WRITTEN REQUEST: Reproduce the entries from the line with "elevation (m): 100" up to and including the line with "scientific name: Canavalia brasiliensis", replacing every "catalogue / barcode" with "catalog number" and leaving all else unchanged.
----- DATA SHOWN -----
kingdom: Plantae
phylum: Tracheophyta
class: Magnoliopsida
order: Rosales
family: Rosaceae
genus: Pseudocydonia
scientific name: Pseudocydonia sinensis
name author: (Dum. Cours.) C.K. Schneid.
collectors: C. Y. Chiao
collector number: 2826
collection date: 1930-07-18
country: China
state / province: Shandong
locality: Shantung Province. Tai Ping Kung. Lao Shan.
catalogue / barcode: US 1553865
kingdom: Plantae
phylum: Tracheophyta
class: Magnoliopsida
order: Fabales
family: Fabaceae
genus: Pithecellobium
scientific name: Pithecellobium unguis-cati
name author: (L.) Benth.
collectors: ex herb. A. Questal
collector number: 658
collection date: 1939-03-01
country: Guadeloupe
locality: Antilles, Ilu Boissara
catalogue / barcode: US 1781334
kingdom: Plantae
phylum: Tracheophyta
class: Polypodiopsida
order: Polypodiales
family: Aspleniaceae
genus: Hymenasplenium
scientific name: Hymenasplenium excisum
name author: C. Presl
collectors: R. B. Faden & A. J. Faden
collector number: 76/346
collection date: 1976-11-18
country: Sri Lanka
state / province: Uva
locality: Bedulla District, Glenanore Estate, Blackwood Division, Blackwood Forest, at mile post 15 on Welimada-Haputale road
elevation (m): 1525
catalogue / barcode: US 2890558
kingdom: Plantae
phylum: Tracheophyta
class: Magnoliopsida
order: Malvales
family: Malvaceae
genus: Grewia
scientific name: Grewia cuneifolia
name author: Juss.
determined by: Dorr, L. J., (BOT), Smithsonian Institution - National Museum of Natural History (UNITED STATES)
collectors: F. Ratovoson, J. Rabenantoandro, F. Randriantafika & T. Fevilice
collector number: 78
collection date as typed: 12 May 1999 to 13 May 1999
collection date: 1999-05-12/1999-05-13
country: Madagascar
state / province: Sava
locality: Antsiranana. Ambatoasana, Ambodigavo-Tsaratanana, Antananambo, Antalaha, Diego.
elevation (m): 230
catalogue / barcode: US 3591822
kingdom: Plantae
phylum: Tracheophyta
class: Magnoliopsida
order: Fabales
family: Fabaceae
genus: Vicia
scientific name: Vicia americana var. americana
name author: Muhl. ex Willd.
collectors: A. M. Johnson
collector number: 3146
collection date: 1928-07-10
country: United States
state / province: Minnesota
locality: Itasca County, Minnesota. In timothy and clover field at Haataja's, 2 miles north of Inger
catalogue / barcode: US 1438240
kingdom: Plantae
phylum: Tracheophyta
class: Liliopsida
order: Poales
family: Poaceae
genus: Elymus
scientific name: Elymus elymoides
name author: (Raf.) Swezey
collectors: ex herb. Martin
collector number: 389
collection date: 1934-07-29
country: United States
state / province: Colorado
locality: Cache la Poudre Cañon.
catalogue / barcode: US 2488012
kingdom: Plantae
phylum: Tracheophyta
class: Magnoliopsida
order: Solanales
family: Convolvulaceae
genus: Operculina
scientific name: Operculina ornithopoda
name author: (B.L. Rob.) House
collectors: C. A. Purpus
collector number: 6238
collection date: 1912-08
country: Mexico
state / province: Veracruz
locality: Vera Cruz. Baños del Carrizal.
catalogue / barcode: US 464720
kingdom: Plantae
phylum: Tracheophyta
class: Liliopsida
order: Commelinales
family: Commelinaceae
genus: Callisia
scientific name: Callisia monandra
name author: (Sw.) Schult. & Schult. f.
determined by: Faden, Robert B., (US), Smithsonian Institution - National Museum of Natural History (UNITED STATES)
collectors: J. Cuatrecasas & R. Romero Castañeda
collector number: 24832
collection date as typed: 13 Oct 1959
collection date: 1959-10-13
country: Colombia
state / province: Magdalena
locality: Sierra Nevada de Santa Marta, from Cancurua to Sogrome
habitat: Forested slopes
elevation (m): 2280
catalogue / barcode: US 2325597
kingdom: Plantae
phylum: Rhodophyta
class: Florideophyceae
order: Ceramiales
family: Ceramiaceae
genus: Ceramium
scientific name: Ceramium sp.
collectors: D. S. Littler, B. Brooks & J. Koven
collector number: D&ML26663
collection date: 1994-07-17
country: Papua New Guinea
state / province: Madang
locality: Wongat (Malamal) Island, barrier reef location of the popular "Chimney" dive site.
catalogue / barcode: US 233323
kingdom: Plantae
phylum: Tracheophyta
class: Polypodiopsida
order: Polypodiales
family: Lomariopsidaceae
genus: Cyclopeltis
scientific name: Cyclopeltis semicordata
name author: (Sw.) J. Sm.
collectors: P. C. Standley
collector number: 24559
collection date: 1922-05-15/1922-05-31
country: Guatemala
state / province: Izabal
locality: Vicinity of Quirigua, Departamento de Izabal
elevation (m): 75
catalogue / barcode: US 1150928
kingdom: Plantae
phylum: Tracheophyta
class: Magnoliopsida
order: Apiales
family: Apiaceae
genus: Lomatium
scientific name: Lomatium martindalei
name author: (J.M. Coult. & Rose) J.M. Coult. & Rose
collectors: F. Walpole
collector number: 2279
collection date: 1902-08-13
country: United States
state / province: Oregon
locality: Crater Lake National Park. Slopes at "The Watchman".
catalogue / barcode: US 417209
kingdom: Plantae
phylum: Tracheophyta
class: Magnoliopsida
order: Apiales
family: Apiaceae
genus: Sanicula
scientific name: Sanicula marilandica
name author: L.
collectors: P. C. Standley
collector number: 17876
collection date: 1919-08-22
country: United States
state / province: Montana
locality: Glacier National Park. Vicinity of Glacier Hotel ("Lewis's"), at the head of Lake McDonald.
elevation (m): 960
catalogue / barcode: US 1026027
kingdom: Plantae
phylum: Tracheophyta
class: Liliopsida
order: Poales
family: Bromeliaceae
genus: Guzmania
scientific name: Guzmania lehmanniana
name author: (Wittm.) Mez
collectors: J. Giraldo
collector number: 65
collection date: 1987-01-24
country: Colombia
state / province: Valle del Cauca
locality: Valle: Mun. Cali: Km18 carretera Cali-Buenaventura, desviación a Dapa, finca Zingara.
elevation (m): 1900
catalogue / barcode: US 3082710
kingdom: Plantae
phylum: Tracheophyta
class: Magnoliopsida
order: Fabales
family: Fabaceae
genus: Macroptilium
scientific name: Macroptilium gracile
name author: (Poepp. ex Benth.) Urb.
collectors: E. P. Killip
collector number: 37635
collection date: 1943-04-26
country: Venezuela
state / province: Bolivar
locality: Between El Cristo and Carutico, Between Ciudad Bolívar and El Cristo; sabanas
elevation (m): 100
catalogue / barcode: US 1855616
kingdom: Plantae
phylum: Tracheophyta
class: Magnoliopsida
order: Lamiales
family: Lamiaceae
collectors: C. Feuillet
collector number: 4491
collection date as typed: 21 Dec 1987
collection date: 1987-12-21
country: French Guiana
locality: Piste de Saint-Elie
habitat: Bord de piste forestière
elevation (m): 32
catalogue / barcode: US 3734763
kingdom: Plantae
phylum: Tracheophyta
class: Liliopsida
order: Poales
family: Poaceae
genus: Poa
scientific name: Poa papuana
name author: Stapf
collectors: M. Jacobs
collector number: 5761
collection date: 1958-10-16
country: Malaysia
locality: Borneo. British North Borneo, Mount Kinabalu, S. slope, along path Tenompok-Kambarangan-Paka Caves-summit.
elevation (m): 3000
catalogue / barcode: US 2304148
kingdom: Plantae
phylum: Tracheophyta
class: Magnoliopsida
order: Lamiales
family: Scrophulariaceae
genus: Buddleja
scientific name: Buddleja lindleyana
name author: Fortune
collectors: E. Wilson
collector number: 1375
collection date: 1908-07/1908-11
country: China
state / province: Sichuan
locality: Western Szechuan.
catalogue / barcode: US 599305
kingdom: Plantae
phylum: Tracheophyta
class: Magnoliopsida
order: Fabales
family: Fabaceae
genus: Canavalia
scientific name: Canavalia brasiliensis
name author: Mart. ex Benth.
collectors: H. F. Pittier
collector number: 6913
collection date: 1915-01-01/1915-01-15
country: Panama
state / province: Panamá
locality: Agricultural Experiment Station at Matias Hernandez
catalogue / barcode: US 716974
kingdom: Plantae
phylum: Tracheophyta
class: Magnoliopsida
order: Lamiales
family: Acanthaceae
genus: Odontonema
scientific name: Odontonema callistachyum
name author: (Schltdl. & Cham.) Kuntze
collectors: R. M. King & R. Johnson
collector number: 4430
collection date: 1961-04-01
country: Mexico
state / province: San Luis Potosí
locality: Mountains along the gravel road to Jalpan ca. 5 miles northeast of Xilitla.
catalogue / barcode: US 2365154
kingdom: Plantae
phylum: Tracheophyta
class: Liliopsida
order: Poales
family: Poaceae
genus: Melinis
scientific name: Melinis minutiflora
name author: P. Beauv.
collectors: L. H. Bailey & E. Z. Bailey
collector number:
-----
OUTPUT OF THE TASK:
elevation (m): 100
catalog number: US 1855616
kingdom: Plantae
phylum: Tracheophyta
class: Magnoliopsida
order: Lamiales
family: Lamiaceae
collectors: C. Feuillet
collector number: 4491
collection date as typed: 21 Dec 1987
collection date: 1987-12-21
country: French Guiana
locality: Piste de Saint-Elie
habitat: Bord de piste forestière
elevation (m): 32
catalog number: US 3734763
kingdom: Plantae
phylum: Tracheophyta
class: Liliopsida
order: Poales
family: Poaceae
genus: Poa
scientific name: Poa papuana
name author: Stapf
collectors: M. Jacobs
collector number: 5761
collection date: 1958-10-16
country: Malaysia
locality: Borneo. British North Borneo, Mount Kinabalu, S. slope, along path Tenompok-Kambarangan-Paka Caves-summit.
elevation (m): 3000
catalog number: US 2304148
kingdom: Plantae
phylum: Tracheophyta
class: Magnoliopsida
order: Lamiales
family: Scrophulariaceae
genus: Buddleja
scientific name: Buddleja lindleyana
name author: Fortune
collectors: E. Wilson
collector number: 1375
collection date: 1908-07/1908-11
country: China
state / province: Sichuan
locality: Western Szechuan.
catalog number: US 599305
kingdom: Plantae
phylum: Tracheophyta
class: Magnoliopsida
order: Fabales
family: Fabaceae
genus: Canavalia
scientific name: Canavalia brasiliensis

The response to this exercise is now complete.